======== Given text ========
The individual aim (5) in c-variables looks as

$$\begin{array}{c}{U}^l(\phi ,\sigma ,\xi )={\displaystyle \sum _{l\in \mathcal{N}}}{\overline{U}}^l\left(c\right)\to {\displaystyle \underset{c\in C_{adm}}{max}}\end{array}$$

(9)

$$\begin{array}{c}{\overline{U}}^l\left(c\right)={\displaystyle \sum _{{\theta }_t^l\in {\mathsf{\Theta }}_t^l}\sum _{m_t^l\in {\mathsf{\Theta }}_t^l}\sum _{a_t^l\in A_t^l}\sum _{{\alpha }_t^l\in {\mathcal{A}}_t^l}}{W}^l(a_t^l,{\theta }_t^l,m_t^l){\displaystyle \prod _{i\in \mathcal{N}}}{c}^i\left(m_t^i{\theta }_t^i{a}_t^i{\alpha }_t^i\right)\end{array}$$

(10)

where $c^l\left(m_t^l{\theta }_t^l{a}_t^l{\alpha }_t^l\right)$ is given by (6) and ${\mathcal{C}}_{adm}={\times }_l{C}_{adm}^l$. The variable $c^{l*}$ denotes the solution of the problem given in Equation (9).

Find a mechanism $\phi \left({\alpha }_t\right|m_t)$, the Bayesian strategies ${\sigma }^{*}$ and the action kernel ${\xi }^{*}$, that realizes the rule given by and solves the following nonlinear programming problem

$$({\phi }^{*},{\sigma }^{*},{\xi }^{*})=arg\underset{\phi \in {\mathsf{\Phi }}_{adm},}{max}\sum _{l\in \mathcal{N}}{U}^l(\phi ,{\sigma }^{*},{\xi }^{*}).$$

(11)
======== Extracted material ========
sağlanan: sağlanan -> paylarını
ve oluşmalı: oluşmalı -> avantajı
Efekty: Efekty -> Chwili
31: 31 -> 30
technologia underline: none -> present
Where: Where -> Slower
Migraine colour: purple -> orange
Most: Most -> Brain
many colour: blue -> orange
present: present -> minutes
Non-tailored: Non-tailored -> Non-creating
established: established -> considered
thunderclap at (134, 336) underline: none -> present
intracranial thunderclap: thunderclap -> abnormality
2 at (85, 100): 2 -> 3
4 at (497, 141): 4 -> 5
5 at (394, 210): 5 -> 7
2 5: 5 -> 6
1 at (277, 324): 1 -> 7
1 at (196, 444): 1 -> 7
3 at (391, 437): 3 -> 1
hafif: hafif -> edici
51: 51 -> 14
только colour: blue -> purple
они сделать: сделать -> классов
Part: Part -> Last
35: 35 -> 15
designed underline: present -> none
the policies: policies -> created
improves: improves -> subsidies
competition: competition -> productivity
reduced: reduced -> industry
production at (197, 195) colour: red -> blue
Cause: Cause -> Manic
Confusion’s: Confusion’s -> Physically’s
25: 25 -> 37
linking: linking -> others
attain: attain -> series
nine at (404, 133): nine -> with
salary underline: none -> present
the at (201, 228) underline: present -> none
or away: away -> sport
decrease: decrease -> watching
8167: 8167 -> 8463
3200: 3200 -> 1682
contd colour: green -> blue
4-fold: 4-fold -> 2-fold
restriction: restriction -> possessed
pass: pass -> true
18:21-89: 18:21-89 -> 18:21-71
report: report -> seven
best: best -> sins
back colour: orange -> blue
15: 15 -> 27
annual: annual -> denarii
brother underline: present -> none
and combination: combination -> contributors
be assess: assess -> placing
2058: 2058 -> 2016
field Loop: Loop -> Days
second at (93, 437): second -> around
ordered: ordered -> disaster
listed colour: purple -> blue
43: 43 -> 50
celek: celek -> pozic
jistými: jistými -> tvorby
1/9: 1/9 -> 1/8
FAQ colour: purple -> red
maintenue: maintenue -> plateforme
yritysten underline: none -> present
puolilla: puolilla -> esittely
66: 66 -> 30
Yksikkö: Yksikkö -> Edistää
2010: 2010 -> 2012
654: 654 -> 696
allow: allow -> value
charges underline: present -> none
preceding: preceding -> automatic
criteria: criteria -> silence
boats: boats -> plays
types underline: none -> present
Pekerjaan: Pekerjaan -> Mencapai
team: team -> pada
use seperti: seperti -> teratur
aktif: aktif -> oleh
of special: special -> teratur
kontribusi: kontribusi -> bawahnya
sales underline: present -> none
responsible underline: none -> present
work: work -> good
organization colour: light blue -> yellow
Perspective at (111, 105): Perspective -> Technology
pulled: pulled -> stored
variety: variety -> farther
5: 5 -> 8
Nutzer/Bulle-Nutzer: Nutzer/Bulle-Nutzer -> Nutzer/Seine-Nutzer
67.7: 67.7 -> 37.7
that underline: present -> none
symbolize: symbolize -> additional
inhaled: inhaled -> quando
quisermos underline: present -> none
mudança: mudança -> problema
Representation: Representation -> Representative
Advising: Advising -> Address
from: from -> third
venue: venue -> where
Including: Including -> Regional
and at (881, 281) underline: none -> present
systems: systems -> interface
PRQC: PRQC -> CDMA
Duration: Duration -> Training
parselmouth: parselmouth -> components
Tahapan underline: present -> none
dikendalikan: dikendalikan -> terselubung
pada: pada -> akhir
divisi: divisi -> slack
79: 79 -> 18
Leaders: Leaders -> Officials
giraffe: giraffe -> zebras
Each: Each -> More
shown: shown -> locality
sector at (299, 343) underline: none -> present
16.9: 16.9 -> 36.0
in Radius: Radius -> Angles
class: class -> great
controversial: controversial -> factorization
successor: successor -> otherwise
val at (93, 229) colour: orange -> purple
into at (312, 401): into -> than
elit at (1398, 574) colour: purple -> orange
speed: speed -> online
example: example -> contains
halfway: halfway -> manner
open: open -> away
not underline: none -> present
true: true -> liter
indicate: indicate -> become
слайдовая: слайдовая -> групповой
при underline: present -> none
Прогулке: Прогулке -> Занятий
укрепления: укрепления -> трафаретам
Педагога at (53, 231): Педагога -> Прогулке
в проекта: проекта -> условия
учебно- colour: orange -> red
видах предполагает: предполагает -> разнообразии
========
Challenge A
Recast the stretch of the listing from its first line through the line containing "present: present -> minutes" as a JSON list of strings, one string per line, with blank lines left out.
Challenge B
Continue the passage on the individual aim and the nonlinear programming problem from where it stops.

Written reply A
[
  "sağlanan: sağlanan -> paylarını",
  "ve oluşmalı: oluşmalı -> avantajı",
  "Efekty: Efekty -> Chwili",
  "31: 31 -> 30",
  "technologia underline: none -> present",
  "Where: Where -> Slower",
  "Migraine colour: purple -> orange",
  "Most: Most -> Brain",
  "many colour: blue -> orange",
  "present: present -> minutes"
]

Written reply B
where for a given mechanism $\phi \left(a_t\right|m_t)$ the strategies ${\sigma }_{\phi }^{*}$ and ${\xi }_{\phi }^{*}$ fulfills the Bayesian–Nash equilibrium satisfying

$$U^l(\phi ,{\sigma }_{\phi }^{*},{\xi }_{\phi }^{*})\ge U^l(\phi ,{\sigma }^l,{\sigma }^{-l*},{\xi }^l,{\xi }^{-l*}).$$

(12)

such that $\phi$ is unique and ${\sigma }^{*}=\left({\sigma }^{1*},...,{\sigma }^{n*}\right)$ is known as the Bayesian–Nash equilibrium where ${\sigma }^{-l*}=\left({\sigma }^{1*},...,{\sigma }^{l-1*},{\sigma }^{l+1,*},...,{\sigma }^{n*}\right)$ and ${\xi }^{-l*}=\left({\xi }^{1*},...,{\xi }^{l-1*},{\xi }^{l+1,*},...,{\xi }^{n*}\right)$.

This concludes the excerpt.